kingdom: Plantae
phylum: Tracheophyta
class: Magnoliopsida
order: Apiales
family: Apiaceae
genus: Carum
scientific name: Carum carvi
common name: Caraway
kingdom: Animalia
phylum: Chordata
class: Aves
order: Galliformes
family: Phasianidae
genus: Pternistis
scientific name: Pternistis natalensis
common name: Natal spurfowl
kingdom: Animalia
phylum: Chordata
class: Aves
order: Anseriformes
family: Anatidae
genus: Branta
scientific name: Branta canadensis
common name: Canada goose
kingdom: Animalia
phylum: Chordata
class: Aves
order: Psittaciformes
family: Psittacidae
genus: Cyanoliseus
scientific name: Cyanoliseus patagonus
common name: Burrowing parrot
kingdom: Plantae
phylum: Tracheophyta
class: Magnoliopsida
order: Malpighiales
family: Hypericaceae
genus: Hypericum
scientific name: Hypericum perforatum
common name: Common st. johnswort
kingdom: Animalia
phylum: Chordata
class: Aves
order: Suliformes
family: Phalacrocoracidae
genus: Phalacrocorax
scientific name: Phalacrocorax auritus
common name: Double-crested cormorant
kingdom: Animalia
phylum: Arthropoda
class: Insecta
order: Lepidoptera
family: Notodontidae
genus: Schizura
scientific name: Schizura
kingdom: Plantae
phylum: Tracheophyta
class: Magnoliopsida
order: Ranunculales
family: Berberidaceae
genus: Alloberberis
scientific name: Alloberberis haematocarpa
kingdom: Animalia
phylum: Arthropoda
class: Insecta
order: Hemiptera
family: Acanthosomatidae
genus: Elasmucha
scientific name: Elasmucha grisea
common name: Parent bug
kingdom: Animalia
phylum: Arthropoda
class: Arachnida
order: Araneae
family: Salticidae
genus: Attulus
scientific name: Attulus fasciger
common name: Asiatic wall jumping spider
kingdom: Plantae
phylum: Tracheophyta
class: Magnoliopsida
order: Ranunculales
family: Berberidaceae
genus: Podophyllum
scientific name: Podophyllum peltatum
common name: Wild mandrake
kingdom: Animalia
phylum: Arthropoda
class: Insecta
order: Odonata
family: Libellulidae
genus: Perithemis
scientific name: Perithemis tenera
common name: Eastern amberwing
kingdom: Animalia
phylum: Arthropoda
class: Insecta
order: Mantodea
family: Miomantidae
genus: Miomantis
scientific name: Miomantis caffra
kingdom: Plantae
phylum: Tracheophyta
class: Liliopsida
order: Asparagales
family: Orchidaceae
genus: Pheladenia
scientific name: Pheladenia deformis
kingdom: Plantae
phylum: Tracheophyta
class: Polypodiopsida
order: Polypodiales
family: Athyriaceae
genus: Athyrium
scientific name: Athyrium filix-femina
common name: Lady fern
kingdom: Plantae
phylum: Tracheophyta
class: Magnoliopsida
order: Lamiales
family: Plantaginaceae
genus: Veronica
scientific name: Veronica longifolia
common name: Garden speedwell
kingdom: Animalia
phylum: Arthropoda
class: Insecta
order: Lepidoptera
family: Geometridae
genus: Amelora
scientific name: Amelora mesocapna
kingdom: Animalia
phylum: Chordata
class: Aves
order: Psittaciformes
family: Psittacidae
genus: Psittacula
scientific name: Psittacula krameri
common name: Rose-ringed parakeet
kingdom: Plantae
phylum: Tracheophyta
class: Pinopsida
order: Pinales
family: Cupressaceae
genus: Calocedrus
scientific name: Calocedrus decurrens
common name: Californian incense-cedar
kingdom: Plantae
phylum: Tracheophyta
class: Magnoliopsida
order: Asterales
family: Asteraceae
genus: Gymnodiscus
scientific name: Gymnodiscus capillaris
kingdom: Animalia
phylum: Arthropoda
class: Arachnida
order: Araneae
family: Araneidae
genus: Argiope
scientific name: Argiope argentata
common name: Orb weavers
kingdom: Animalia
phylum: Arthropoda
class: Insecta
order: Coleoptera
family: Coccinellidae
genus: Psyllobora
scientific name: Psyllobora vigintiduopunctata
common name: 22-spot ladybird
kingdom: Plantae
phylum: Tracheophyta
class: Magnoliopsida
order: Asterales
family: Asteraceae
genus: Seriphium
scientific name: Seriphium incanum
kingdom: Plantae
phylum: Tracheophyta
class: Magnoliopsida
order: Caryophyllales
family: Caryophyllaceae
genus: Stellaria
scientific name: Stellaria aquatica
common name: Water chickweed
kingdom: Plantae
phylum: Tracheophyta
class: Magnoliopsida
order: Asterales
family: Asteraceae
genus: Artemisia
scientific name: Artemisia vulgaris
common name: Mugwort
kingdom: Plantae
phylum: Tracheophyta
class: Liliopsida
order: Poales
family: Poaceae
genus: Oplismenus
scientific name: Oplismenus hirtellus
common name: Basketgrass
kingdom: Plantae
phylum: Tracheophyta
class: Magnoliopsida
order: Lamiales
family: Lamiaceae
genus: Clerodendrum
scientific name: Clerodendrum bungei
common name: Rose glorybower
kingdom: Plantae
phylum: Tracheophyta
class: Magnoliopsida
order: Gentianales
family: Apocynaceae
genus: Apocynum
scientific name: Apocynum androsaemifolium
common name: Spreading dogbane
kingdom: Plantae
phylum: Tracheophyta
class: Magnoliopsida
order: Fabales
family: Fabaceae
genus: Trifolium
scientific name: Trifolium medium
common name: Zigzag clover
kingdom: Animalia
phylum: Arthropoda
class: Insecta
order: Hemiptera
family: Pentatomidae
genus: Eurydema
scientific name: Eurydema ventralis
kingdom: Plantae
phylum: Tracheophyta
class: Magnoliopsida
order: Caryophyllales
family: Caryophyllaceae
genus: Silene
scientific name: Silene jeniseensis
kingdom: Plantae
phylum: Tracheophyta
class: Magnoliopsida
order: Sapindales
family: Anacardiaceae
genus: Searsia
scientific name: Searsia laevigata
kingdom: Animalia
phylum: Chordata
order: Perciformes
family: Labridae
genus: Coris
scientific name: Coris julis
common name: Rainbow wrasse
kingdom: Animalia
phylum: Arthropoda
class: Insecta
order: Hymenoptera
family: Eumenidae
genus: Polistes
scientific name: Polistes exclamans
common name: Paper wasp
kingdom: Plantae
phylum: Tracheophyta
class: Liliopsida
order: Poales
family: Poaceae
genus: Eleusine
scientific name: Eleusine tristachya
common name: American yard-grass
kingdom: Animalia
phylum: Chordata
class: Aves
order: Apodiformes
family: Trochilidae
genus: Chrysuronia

Exercise details:
Arrange the stretch of material from the line containing "scientific name: Seriphium incanum" through the line containing "scientific name: Artemisia vulgaris" as a two-column CSV headed rank and name. Give one row per line, put each value in its own quoted field, and turn any line breaks into spaces.

Answer in full:
rank,name
"scientific name:","Seriphium incanum"
"kingdom:","Plantae"
"phylum:","Tracheophyta"
"class:","Magnoliopsida"
"order:","Caryophyllales"
"family:","Caryophyllaceae"
"genus:","Stellaria"
"scientific name:","Stellaria aquatica"
"common name:","Water chickweed"
"kingdom:","Plantae"
"phylum:","Tracheophyta"
"class:","Magnoliopsida"
"order:","Asterales"
"family:","Asteraceae"
"genus:","Artemisia"
"scientific name:","Artemisia vulgaris"